New case of mad cow disease reported in Denmark
Copyright ¸ 2000 Nando Media
Copyright ¸ 2000 Associated Press



From Time to Time: Nando's in-depth look at the 20th century

COPENHAGEN, Denmark (February 28, 2000 8:18 a.m. EST nandotimes.com) - A new case of mad cow disease was reported Monday in northern Denmark, the government said. The 4-year-old cow was immediately slaughtered, and the rest of the herd was put under observation.

"It's totally incomprehensible. In Denmark, we have done all that is possible to avoid this," Lennart Korsgaard Nielsen, chairman of the Danish Livestock and Meat Board, said in an interview with public radio.

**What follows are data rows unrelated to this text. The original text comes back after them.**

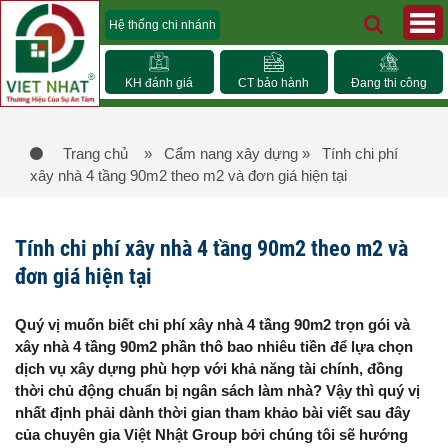
Hệ thống chi nhánh
KH đánh giá
CT bảo hành
Đang thi công
Trang chủ
» Cẩm nang xây dựng
» Tính chi phí
xây nhà 4 tầng 90m2 theo m2 và đơn giá hiện tại
Tính chi phí xây nhà 4 tầng 90m2 theo m2 và
đơn giá hiện tại
Quý vị muốn biết chi phí xây nhà 4 tầng 90m2 trọn gói và
xây nhà 4 tầng 90m2 phần thô bao nhiêu tiền để lựa chọn
dịch vụ xây dựng phù hợp với khả năng tài chính, đồng
thời chủ động chuẩn bị ngân sách làm nhà? Vậy thì quý vị
nhất định phải dành thời gian tham khảo bài viết sau đây
của chuyên gia Việt Nhật Group bởi chúng tôi sẽ hướng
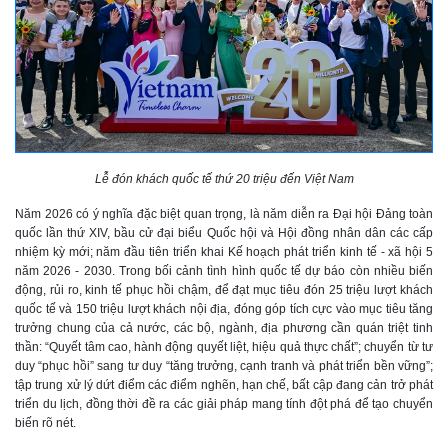
Lễ đón khách quốc tế thứ 20 triệu đến Việt Nam
Năm 2026 có ý nghĩa đặc biệt quan trọng, là năm diễn ra Đại hội Đảng toàn
quốc lần thứ XIV, bầu cử đại biểu Quốc hội và Hội đồng nhân dân các cấp
nhiệm kỳ mới; năm đầu tiên triển khai Kế hoạch phát triển kinh tế - xã hội 5
năm 2026 - 2030. Trong bối cảnh tình hình quốc tế dự báo còn nhiều biến
động, rủi ro, kinh tế phục hồi chậm, để đạt mục tiêu đón 25 triệu lượt khách
quốc tế và 150 triệu lượt khách nội địa, đóng góp tích cực vào mục tiêu tăng
trưởng chung của cả nước, các bộ, ngành, địa phương cần quán triệt tinh
thần: “Quyết tâm cao, hành động quyết liệt, hiệu quả thực chất”; chuyển từ tư
duy “phục hồi” sang tư duy “tăng trưởng, cạnh tranh và phát triển bền vững”;
tập trung xử lý dứt điểm các điểm nghẽn, hạn chế, bất cập đang cản trở phát
triển du lịch, đồng thời đề ra các giải pháp mang tính đột phá để tạo chuyển
biến rõ nét.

It was the second known case of bovine spongiform encephalopathy - or mad cow disease - detected in this Nordic country. The first one occurred in 1992 when the disease was found on an animal imported from Britain.

The case was detected in a herd in the northern part of the Jutland peninsula, which has the largest cattle population in Denmark with 364,500 head in 1998.

Panic swept Europe in the late 1980s and early 1990s after British-raised cattle contracted bovine spongiform encephalopathy and it was linked to a brain-wasting disease in humans. The European Union ruled in August that British beef was again safe for import, although France has maintained its ban.